Blackwell is not known to have attached much importance to this fact. But when she had occasion to read Darwin’s later work, The Descent of Man, and Selection in Relation to Sex, published in 1871, she could not help but be indignant at the treatment of women, whom Darwin placed on an intermediate level between boy and man. He wrote: “If two lists were made of the most eminent men and women in poetry, painting, sculpture, music (inclusive both of composition and performance), history, science and philosophy… the two lists would not bear comparison.” For Darwin, competition for females in the lower species had led in the course of evolution to the development of a patience and perseverance that were the seeds of genius in man. “Thus man has ultimately become superior to women,” he wrote. For his part, Spencer argued that female labour was selfish, as it was detrimental to the reproduction of the species.
A feminine amendment to Darwinism
The view of women in Darwinism was all the more shocking because feminism at the time had embraced evolutionary theory with great enthusiasm, seeing it as a force for change towards equality based on science, as opposed to the biblical tradition of women’s subjugation to men. And so for four years Blackwell cooked up her response, which she published in 1875: The Sexes Throughout Nature, a collection of essays. For her, Darwin had made the mistake of applying an exclusively male point of view; it was women who should study women, just as she had earlier postulated that women should progress with government by women.
But Blackwell’s work was not merely an ideological dissertation; she undertook the task of meticulously collecting, organising, comparing and re-analysing Darwin’s own published data to let the conclusions come out by themselves: “As a whole, the males and females of the same species, from mollusk up to man, may continue their related evolution, as true equivalents, in all modes of force, physical and psychical.” Blackwell thus concluded that the sexes, different by nature, were made equal by the force of biological evolution.
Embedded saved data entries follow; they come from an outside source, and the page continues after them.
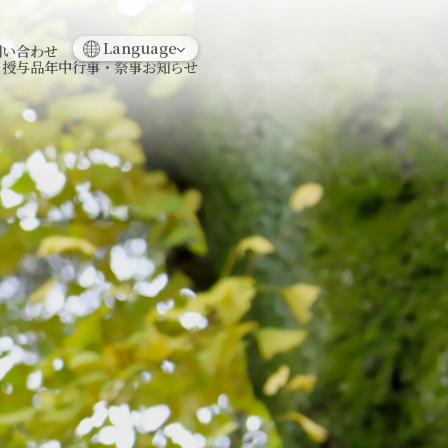
日本語
English
Language
問い合わせ
・授与品
年中行事・祭事
お知らせ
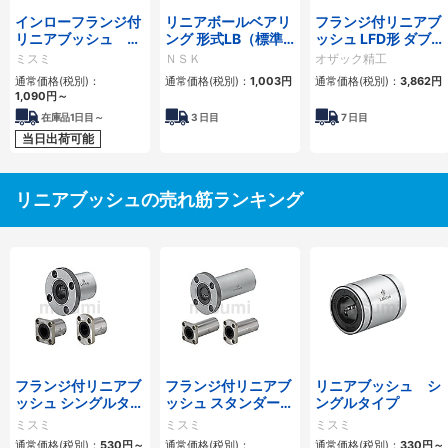
インローフランジ付
リニアボールベアリ
フランジ付リニアブ
リニアブッシュ シ
ング 形式LB（標準
ッシュ LFD形 ダブル
ョートタイプ
形）シールなし
丸形フランジ
ミスミ
ＮＳＫ
オザック精工
通常価格(税別)：
通常価格(税別)：
1,003
円
通常価格(税別)：
3,862
円
1,090
円
～
在庫品1日目～
3
日目
7
日目
当日出荷可能
リニアブッシュの売れ筋ランキング
フランジ付リニアブ
フランジ付リニアブ
リニアブッシュ シ
ッシュ シングルタイ
ッシュ スタンダード
ングルタイプ
プ/逆ザグリ穴タイ
タイプ ダブル
ミスミ
ミスミ
ミスミ
プ
通常価格(税別)：
530
円
～
通常価格(税別)：
通常価格(税別)：
330
円
～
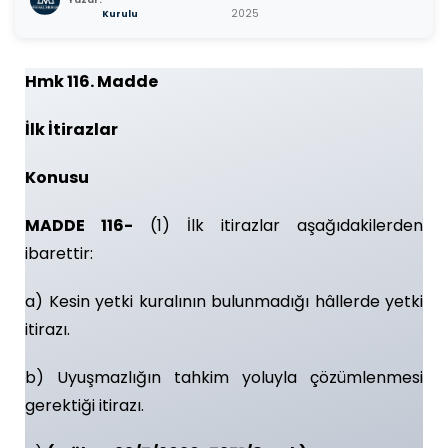
Yazar:
2025
Kurulu
Hmk 116. Madde
İlk İtirazlar
Konusu
MADDE 116-
(1) İlk itirazlar aşağıdakilerden
ibarettir:
a) Kesin yetki kuralının bulunmadığı hâllerde yetki
itirazı.
b) Uyuşmazlığın tahkim yoluyla çözümlenmesi
gerektiği itirazı.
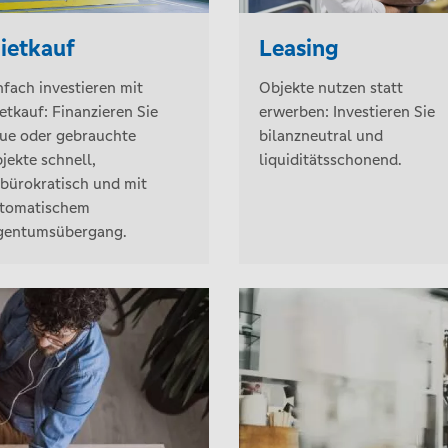
ietkauf
Leasing
nfach investieren mit
Objekte nutzen statt
etkauf: Finanzieren Sie
erwerben: Investieren Sie
ue oder gebrauchte
bilanzneutral und
jekte schnell,
liquiditätsschonend.
bürokratisch und mit
tomatischem
gentumsübergang.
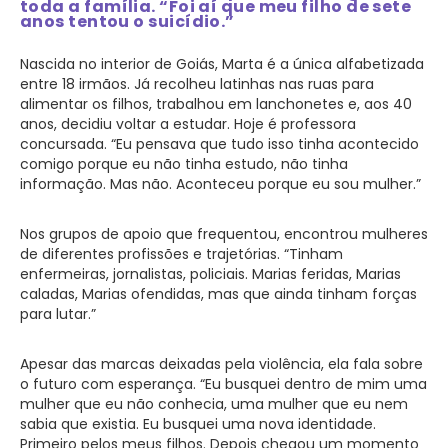
toda a família. “Foi aí que meu filho de sete
anos tentou o suicídio.”
Nascida no interior de Goiás, Marta é a única alfabetizada
entre 18 irmãos. Já recolheu latinhas nas ruas para
alimentar os filhos, trabalhou em lanchonetes e, aos 40
anos, decidiu voltar a estudar. Hoje é professora
concursada. “Eu pensava que tudo isso tinha acontecido
comigo porque eu não tinha estudo, não tinha
informação. Mas não. Aconteceu porque eu sou mulher.”
Nos grupos de apoio que frequentou, encontrou mulheres
de diferentes profissões e trajetórias. “Tinham
enfermeiras, jornalistas, policiais. Marias feridas, Marias
caladas, Marias ofendidas, mas que ainda tinham forças
para lutar.”
Apesar das marcas deixadas pela violência, ela fala sobre
o futuro com esperança. “Eu busquei dentro de mim uma
mulher que eu não conhecia, uma mulher que eu nem
sabia que existia. Eu busquei uma nova identidade.
Primeiro pelos meus filhos. Depois chegou um momento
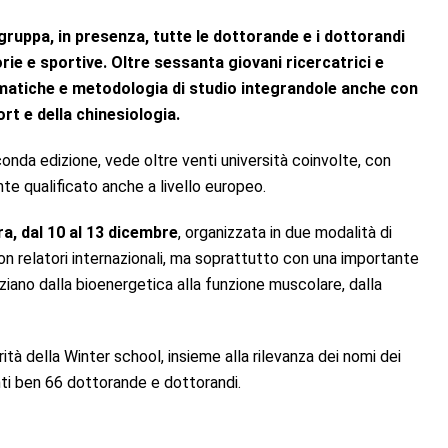
ruppa, in presenza, tutte le dottorande e i dottorandi
rie e sportive. Oltre sessanta giovani ricercatrici e
tematiche e metodologia di studio integrandole anche con
rt e della chinesiologia.
conda edizione, vede oltre venti università coinvolte, con
te qualificato anche a livello europeo.
ra, dal 10 al 13 dicembre
, organizzata in due modalità di
con relatori internazionali, ma soprattutto con una importante
iano dalla bioenergetica alla funzione muscolare, dalla
rità della Winter school, insieme alla rilevanza dei nomi dei
enti ben 66 dottorande e dottorandi.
Blackwell’s was not the only feminist critique of Darwin, but it was the first, which at the time was considered extremely daring for a woman without formal scientific training. But as she herself wrote, “only a woman can approach the subject from a feminine standpoint; and there are none but beginners among us in this class of investigations.” Not all the criticisms of her work were complimentary. But through her writings she managed to convincingly argue that, while being an otherwise sound theory—leaving aside the also blatant Darwinian racism—in its treatment of women, Darwin’s work suffered from a male bias that departed from scientific rigour.
Although Antoinette Blackwell is remembered today more as a social philosopher and feminist than as a scientist, in her later years she was admitted to the American Association for the Advancement of Science (publisher of the journal Science), to which she submitted several papers. On 2 November 1920, at the age of 95, she was able for the first time to cast her vote in a ballot box for the presidential elections; she was the only participant in the 1850 convention who lived long enough to exercise the long-awaited women’s suffrage.